Tags: #Intriga, Policíaco

El mensaje que llegó en una botella (11 page)

Carl asintió en silencio.

—Tú no conoces a Assad, pero estoy seguro de que no te ha traído aquí solo para hablar del menú de la cantina e invitarte a tomar un té de menta con un antiguo compañero.

—Ya me ha hablado del mensaje en la botella. Creo que he captado lo más importante. ¿Puedo verlo?

Anda que…

Laursen se sentó y Carl sacó con cuidado el mensaje de la carpeta mientras Assad entraba con aire desenfadado llevando una bandeja de latón labrado y sobre ella tres tazas minúsculas.

El aroma a menta se asentó entre los reunidos.

—Seguro que te gusta este té —declaró Assad mientras servía—. Es muy bueno, también para aquí.

Tiró un poco de la entrepierna y les dirigió una mirada cómplice. No había equivocación posible.

Laursen encendió otro flexo y acercó la pantalla al documento.

—¿Quién lo ha restaurado? ¿Lo sabemos?

—Sí, un laboratorio de Edimburgo, en Escocia —informó Assad. Encontró el informe de la investigación antes de que Carl se pusiera a pensar en dónde lo había dejado—. El análisis está, o sea, aquí.

Assad lo puso delante de Laursen.

—Muy bien —dijo Laursen al rato—. Es Gilliam Douglas quien ha llevado la investigación, por lo que veo.

—¿Lo conoces?

Laursen miró a Carl con la misma expresión que pondría una niña de cinco años si le hubieran preguntado si sabía quién era Britney Spears. No era una mirada especialmente respetuosa, pero despertaba la curiosidad. ¿Quién diablos sería aquel Gilliam Douglas, aparte de ser un tipo nacido en el lado equivocado de la frontera con Inglaterra?

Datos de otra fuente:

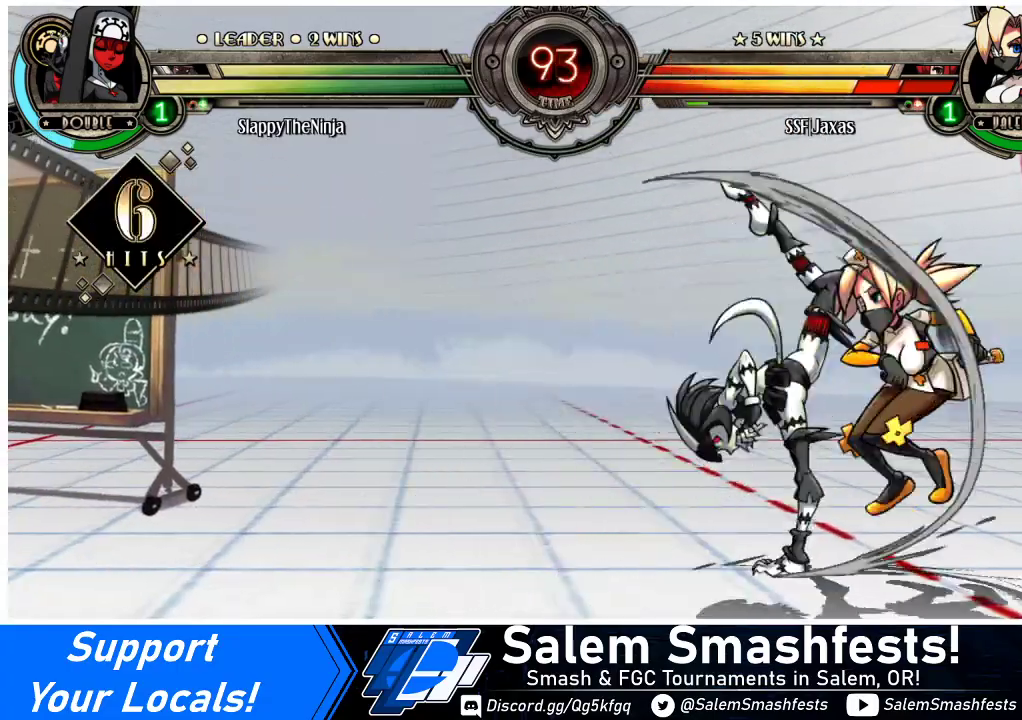
{"buttons": ["DPAD_RIGHT"], "events": [[33, "DPAD_DOWN", "down"], [300, "DPAD_DOWN", "up"]]}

—Creo que no hay nada que añadir —dijo Laursen, levantando la taza de menta con dos dedazos—. Nuestros compañeros de Escocia han hecho lo que ha estado en su mano para preservar el papel y hacer visible el texto mediante diversos tratamientos lumínicos y químicos. Han encontrado restos insignificantes de tinta, pero por lo visto no han tomado ninguna decisión respecto a la procedencia del papel. De hecho, han dejado para nosotros el grueso de la investigación. ¿Lo han analizado en la Policía Científica, en Vanløse?

—Bueno, yo no sabía que las investigaciones periciales estuvieran sin terminar —dijo Carl de mala gana. Así que era por su culpa.

—Lo pone aquí.

Laursen señaló la última línea del informe.

¿Por qué diablos no lo habían visto? ¡Mierda!

—Ya me lo dijo Rose, entonces. Pero ella no creía que fuera necesario saber de dónde venía el papel —argumentó Assad.

—Bueno, pues en eso estaba sin duda muy equivocada. Déjame ver un poco.

Laursen se levantó y metió las yemas de los dedos en el bolsillo del pantalón. No era cosa fácil con aquellos muslos bien entrenados embutidos en unos vaqueros tan estrechos.

Carl había visto muchas veces la clase de lupa que sacó. Un cuadradito que se desplegaba para poder apoyarlo en el objeto a observar. Parecía la parte inferior de un pequeño microscopio. Una herramienta corriente para coleccionistas de sellos y demás chiflados, pero que en la versión profesional, con las mejores lentes Zeiss, era algo del todo necesario para un perito como Laursen.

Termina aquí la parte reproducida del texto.